Material to process:
········

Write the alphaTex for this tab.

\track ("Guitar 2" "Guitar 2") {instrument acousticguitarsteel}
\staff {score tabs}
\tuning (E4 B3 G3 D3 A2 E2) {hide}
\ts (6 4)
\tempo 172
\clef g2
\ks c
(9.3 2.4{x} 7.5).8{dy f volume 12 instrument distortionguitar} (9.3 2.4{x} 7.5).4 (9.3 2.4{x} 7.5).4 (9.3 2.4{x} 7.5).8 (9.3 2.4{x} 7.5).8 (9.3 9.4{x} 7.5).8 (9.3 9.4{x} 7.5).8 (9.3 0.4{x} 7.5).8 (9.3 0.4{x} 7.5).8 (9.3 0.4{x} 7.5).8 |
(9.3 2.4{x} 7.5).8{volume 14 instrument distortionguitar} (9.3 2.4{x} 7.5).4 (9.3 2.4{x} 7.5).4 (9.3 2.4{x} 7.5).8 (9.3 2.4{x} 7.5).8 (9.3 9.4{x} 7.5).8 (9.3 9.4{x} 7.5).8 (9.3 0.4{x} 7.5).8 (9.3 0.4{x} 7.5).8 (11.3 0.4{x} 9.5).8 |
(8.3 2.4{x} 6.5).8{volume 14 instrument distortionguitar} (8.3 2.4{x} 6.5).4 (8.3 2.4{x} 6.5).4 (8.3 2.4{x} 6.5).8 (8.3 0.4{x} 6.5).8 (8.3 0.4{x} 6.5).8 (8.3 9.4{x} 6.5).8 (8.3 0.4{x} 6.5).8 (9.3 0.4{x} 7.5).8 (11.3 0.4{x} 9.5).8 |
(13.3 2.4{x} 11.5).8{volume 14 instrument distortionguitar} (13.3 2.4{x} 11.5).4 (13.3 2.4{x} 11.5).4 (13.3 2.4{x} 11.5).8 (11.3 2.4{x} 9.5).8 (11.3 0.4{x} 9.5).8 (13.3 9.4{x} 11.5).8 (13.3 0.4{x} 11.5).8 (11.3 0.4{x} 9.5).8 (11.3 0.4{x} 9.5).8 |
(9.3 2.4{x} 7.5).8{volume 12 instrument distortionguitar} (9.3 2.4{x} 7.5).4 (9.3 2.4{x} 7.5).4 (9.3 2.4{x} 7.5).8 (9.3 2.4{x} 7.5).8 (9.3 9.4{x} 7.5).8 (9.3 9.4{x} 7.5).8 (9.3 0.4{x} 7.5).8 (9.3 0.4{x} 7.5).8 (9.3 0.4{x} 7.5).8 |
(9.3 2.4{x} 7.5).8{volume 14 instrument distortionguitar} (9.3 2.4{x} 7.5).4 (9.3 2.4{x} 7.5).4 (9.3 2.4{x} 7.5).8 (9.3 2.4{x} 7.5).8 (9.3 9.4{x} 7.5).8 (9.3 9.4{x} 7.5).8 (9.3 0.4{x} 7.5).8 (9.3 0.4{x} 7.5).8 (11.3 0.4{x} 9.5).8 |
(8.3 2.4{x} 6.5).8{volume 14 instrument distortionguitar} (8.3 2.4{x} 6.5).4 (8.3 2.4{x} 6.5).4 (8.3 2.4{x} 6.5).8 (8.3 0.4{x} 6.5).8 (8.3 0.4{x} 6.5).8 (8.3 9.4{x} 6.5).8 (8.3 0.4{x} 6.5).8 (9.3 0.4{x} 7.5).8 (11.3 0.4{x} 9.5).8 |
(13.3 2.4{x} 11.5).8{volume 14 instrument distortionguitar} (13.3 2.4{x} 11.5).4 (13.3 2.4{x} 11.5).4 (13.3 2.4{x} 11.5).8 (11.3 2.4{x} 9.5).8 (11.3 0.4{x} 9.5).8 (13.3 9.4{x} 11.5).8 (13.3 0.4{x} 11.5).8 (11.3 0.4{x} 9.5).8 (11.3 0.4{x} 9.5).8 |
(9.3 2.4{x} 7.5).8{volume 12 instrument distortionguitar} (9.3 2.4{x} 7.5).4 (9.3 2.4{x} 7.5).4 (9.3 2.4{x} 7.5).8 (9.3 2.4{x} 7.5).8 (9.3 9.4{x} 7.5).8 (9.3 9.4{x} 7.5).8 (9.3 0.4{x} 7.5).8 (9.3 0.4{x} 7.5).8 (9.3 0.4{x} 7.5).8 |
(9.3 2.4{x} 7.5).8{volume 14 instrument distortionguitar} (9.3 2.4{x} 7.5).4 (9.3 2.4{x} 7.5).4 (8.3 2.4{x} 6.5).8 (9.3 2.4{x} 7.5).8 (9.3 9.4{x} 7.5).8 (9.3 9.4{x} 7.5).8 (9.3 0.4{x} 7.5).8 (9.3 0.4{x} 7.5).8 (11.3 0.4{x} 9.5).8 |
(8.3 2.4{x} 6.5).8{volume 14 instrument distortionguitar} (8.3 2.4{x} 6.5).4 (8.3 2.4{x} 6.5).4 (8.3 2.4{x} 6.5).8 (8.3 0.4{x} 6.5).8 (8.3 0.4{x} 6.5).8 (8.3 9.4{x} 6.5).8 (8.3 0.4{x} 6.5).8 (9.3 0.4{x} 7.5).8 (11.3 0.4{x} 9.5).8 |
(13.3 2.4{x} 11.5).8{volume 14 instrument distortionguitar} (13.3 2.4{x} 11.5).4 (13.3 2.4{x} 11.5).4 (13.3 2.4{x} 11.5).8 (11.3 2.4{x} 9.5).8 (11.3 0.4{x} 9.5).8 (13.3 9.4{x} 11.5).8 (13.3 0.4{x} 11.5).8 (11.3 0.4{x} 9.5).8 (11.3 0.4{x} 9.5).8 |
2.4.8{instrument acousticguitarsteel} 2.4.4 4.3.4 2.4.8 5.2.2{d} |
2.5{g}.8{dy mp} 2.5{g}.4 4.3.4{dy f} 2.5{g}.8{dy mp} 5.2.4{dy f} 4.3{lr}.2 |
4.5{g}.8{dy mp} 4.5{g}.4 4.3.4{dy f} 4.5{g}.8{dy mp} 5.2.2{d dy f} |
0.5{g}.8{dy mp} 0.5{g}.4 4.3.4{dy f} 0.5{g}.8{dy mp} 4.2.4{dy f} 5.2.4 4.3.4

········

Exercise instructions:
Extract every line in the records above that contains the string "acousticguitarsteel".

Exercise output:
\track ("Guitar 2" "Guitar 2") {instrument acousticguitarsteel}
2.4.8{instrument acousticguitarsteel} 2.4.4 4.3.4 2.4.8 5.2.2{d} |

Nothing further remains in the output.